## Action item
Return each entry below without any alteration.

## Record extracts
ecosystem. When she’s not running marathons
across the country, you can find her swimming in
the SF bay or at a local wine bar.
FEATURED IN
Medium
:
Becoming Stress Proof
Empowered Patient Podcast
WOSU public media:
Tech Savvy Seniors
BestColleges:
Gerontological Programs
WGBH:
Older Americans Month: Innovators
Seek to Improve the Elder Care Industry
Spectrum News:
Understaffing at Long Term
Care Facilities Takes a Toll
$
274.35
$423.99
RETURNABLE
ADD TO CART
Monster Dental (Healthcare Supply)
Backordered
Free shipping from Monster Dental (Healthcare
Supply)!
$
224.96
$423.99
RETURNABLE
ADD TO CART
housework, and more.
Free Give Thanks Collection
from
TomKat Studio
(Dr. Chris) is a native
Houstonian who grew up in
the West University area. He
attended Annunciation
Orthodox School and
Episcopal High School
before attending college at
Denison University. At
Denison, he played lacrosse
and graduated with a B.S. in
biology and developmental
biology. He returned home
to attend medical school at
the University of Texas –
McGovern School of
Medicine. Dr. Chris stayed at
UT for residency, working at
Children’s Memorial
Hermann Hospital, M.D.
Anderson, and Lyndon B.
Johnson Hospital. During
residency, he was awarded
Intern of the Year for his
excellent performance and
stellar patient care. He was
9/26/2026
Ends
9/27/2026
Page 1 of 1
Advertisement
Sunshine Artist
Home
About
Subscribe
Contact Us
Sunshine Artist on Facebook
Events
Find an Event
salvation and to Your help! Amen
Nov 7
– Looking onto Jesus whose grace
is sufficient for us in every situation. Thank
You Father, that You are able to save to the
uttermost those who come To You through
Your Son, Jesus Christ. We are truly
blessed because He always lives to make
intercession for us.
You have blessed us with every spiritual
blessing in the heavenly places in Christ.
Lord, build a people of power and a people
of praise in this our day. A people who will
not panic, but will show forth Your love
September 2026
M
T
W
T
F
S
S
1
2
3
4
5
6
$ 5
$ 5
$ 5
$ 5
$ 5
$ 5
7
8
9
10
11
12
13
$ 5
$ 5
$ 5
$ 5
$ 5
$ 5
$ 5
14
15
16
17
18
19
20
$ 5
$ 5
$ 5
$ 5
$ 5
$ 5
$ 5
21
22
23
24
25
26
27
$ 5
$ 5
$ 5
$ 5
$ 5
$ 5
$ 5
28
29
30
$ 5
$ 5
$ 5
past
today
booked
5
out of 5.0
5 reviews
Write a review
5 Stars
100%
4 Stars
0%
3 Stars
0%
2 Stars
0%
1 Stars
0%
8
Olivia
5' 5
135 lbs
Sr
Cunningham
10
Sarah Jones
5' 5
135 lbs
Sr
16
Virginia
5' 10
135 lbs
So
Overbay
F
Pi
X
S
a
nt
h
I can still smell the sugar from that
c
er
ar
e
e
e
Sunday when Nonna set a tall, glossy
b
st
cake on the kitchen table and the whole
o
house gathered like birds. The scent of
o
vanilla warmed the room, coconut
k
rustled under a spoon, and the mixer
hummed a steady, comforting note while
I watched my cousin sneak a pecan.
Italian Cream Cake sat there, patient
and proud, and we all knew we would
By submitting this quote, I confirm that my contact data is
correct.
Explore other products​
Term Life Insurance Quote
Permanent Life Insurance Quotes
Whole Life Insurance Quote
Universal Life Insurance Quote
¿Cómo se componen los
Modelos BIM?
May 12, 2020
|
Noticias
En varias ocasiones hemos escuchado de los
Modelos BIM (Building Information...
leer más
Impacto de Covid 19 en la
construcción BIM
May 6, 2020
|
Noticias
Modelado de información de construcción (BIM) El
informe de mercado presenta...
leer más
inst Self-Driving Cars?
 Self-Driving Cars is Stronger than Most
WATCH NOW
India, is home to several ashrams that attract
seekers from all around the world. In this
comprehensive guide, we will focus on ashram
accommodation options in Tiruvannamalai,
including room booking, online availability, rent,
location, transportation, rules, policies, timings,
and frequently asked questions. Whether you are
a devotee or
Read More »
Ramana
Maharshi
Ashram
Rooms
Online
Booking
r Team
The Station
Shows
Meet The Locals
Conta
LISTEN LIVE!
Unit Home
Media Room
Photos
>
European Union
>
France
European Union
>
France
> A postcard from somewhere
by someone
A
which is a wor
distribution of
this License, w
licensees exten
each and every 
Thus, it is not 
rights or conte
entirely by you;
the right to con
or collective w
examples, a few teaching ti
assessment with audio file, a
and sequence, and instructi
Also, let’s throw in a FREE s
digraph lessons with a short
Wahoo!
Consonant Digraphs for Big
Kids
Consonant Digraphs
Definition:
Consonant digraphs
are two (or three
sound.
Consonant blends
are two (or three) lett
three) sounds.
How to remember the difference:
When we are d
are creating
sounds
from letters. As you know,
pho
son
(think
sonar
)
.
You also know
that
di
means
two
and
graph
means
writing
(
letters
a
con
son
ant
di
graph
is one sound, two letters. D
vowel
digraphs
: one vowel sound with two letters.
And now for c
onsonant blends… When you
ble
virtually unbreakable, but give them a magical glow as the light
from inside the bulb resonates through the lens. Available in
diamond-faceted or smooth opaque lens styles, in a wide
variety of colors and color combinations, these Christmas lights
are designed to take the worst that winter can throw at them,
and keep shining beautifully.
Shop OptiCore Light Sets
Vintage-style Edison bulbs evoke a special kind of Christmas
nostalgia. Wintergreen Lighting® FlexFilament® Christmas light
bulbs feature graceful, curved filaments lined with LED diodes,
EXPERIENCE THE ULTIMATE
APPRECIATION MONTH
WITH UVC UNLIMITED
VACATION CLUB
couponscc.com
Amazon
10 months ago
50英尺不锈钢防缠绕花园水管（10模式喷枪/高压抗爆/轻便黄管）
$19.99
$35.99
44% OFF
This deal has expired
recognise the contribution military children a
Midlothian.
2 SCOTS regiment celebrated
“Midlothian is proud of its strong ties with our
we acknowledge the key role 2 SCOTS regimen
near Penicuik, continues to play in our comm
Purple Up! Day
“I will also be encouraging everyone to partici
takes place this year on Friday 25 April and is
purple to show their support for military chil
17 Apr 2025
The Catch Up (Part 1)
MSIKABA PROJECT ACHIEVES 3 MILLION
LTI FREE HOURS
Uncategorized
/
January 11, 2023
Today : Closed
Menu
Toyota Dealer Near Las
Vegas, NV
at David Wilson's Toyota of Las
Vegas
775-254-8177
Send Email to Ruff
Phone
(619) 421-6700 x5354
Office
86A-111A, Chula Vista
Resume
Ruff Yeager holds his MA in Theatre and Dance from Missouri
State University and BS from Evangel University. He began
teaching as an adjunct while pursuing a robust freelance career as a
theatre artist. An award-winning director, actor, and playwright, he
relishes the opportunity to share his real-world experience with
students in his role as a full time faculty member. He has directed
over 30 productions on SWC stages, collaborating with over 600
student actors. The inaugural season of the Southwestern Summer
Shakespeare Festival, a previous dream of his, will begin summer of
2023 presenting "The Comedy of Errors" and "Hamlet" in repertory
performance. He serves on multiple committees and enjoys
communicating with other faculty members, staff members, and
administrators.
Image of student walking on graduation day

## Output for this task
ecosystem. When she’s not running marathons
across the country, you can find her swimming in
the SF bay or at a local wine bar.
FEATURED IN
Medium
:
Becoming Stress Proof
Empowered Patient Podcast
WOSU public media:
Tech Savvy Seniors
BestColleges:
Gerontological Programs
WGBH:
Older Americans Month: Innovators
Seek to Improve the Elder Care Industry
Spectrum News:
Understaffing at Long Term
Care Facilities Takes a Toll
$
274.35
$423.99
RETURNABLE
ADD TO CART
Monster Dental (Healthcare Supply)
Backordered
Free shipping from Monster Dental (Healthcare
Supply)!
$
224.96
$423.99
RETURNABLE
ADD TO CART
housework, and more.
Free Give Thanks Collection
from
TomKat Studio
(Dr. Chris) is a native
Houstonian who grew up in
the West University area. He
attended Annunciation
Orthodox School and
Episcopal High School
before attending college at
Denison University. At
Denison, he played lacrosse
and graduated with a B.S. in
biology and developmental
biology. He returned home
to attend medical school at
the University of Texas –
McGovern School of
Medicine. Dr. Chris stayed at
UT for residency, working at
Children’s Memorial
Hermann Hospital, M.D.
Anderson, and Lyndon B.
Johnson Hospital. During
residency, he was awarded
Intern of the Year for his
excellent performance and
stellar patient care. He was
9/26/2026
Ends
9/27/2026
Page 1 of 1
Advertisement
Sunshine Artist
Home
About
Subscribe
Contact Us
Sunshine Artist on Facebook
Events
Find an Event
salvation and to Your help! Amen
Nov 7
– Looking onto Jesus whose grace
is sufficient for us in every situation. Thank
You Father, that You are able to save to the
uttermost those who come To You through
Your Son, Jesus Christ. We are truly
blessed because He always lives to make
intercession for us.
You have blessed us with every spiritual
blessing in the heavenly places in Christ.
Lord, build a people of power and a people
of praise in this our day. A people who will
not panic, but will show forth Your love
September 2026
M
T
W
T
F
S
S
1
2
3
4
5
6
$ 5
$ 5
$ 5
$ 5
$ 5
$ 5
7
8
9
10
11
12
13
$ 5
$ 5
$ 5
$ 5
$ 5
$ 5
$ 5
14
15
16
17
18
19
20
$ 5
$ 5
$ 5
$ 5
$ 5
$ 5
$ 5
21
22
23
24
25
26
27
$ 5
$ 5
$ 5
$ 5
$ 5
$ 5
$ 5
28
29
30
$ 5
$ 5
$ 5
past
today
booked
5
out of 5.0
5 reviews
Write a review
5 Stars
100%
4 Stars
0%
3 Stars
0%
2 Stars
0%
1 Stars
0%
8
Olivia
5' 5
135 lbs
Sr
Cunningham
10
Sarah Jones
5' 5
135 lbs
Sr
16
Virginia
5' 10
135 lbs
So
Overbay
F
Pi
X
S
a
nt
h
I can still smell the sugar from that
c
er
ar
e
e
e
Sunday when Nonna set a tall, glossy
b
st
cake on the kitchen table and the whole
o
house gathered like birds. The scent of
o
vanilla warmed the room, coconut
k
rustled under a spoon, and the mixer
hummed a steady, comforting note while
I watched my cousin sneak a pecan.
Italian Cream Cake sat there, patient
and proud, and we all knew we would
By submitting this quote, I confirm that my contact data is
correct.
Explore other products​
Term Life Insurance Quote
Permanent Life Insurance Quotes
Whole Life Insurance Quote
Universal Life Insurance Quote
¿Cómo se componen los
Modelos BIM?
May 12, 2020
|
Noticias
En varias ocasiones hemos escuchado de los
Modelos BIM (Building Information...
leer más
Impacto de Covid 19 en la
construcción BIM
May 6, 2020
|
Noticias
Modelado de información de construcción (BIM) El
informe de mercado presenta...
leer más
inst Self-Driving Cars?
 Self-Driving Cars is Stronger than Most
WATCH NOW
India, is home to several ashrams that attract
seekers from all around the world. In this
comprehensive guide, we will focus on ashram
accommodation options in Tiruvannamalai,
including room booking, online availability, rent,
location, transportation, rules, policies, timings,
and frequently asked questions. Whether you are
a devotee or
Read More »
Ramana
Maharshi
Ashram
Rooms
Online
Booking
r Team
The Station
Shows
Meet The Locals
Conta
LISTEN LIVE!
Unit Home
Media Room
Photos
>
European Union
>
France
European Union
>
France
> A postcard from somewhere
by someone
A
which is a wor
distribution of
this License, w
licensees exten
each and every 
Thus, it is not 
rights or conte
entirely by you;
the right to con
or collective w
examples, a few teaching ti
assessment with audio file, a
and sequence, and instructi
Also, let’s throw in a FREE s
digraph lessons with a short
Wahoo!
Consonant Digraphs for Big
Kids
Consonant Digraphs
Definition:
Consonant digraphs
are two (or three
sound.
Consonant blends
are two (or three) lett
three) sounds.
How to remember the difference:
When we are d
are creating
sounds
from letters. As you know,
pho
son
(think
sonar
)
.
You also know
that
di
means
two
and
graph
means
writing
(
letters
a
con
son
ant
di
graph
is one sound, two letters. D
vowel
digraphs
: one vowel sound with two letters.
And now for c
onsonant blends… When you
ble
virtually unbreakable, but give them a magical glow as the light
from inside the bulb resonates through the lens. Available in
diamond-faceted or smooth opaque lens styles, in a wide
variety of colors and color combinations, these Christmas lights
are designed to take the worst that winter can throw at them,
and keep shining beautifully.
Shop OptiCore Light Sets
Vintage-style Edison bulbs evoke a special kind of Christmas
nostalgia. Wintergreen Lighting® FlexFilament® Christmas light
bulbs feature graceful, curved filaments lined with LED diodes,
EXPERIENCE THE ULTIMATE
APPRECIATION MONTH
WITH UVC UNLIMITED
VACATION CLUB
couponscc.com
Amazon
10 months ago
50英尺不锈钢防缠绕花园水管（10模式喷枪/高压抗爆/轻便黄管）
$19.99
$35.99
44% OFF
This deal has expired
recognise the contribution military children a
Midlothian.
2 SCOTS regiment celebrated
“Midlothian is proud of its strong ties with our
we acknowledge the key role 2 SCOTS regimen
near Penicuik, continues to play in our comm
Purple Up! Day
“I will also be encouraging everyone to partici
takes place this year on Friday 25 April and is
purple to show their support for military chil
17 Apr 2025
The Catch Up (Part 1)
MSIKABA PROJECT ACHIEVES 3 MILLION
LTI FREE HOURS
Uncategorized
/
January 11, 2023
Today : Closed
Menu
Toyota Dealer Near Las
Vegas, NV
at David Wilson's Toyota of Las
Vegas
775-254-8177
Send Email to Ruff
Phone
(619) 421-6700 x5354
Office
86A-111A, Chula Vista
Resume
Ruff Yeager holds his MA in Theatre and Dance from Missouri
State University and BS from Evangel University. He began
teaching as an adjunct while pursuing a robust freelance career as a
theatre artist. An award-winning director, actor, and playwright, he
relishes the opportunity to share his real-world experience with
students in his role as a full time faculty member. He has directed
over 30 productions on SWC stages, collaborating with over 600
student actors. The inaugural season of the Southwestern Summer
Shakespeare Festival, a previous dream of his, will begin summer of
2023 presenting "The Comedy of Errors" and "Hamlet" in repertory
performance. He serves on multiple committees and enjoys
communicating with other faculty members, staff members, and
administrators.
Image of student walking on graduation day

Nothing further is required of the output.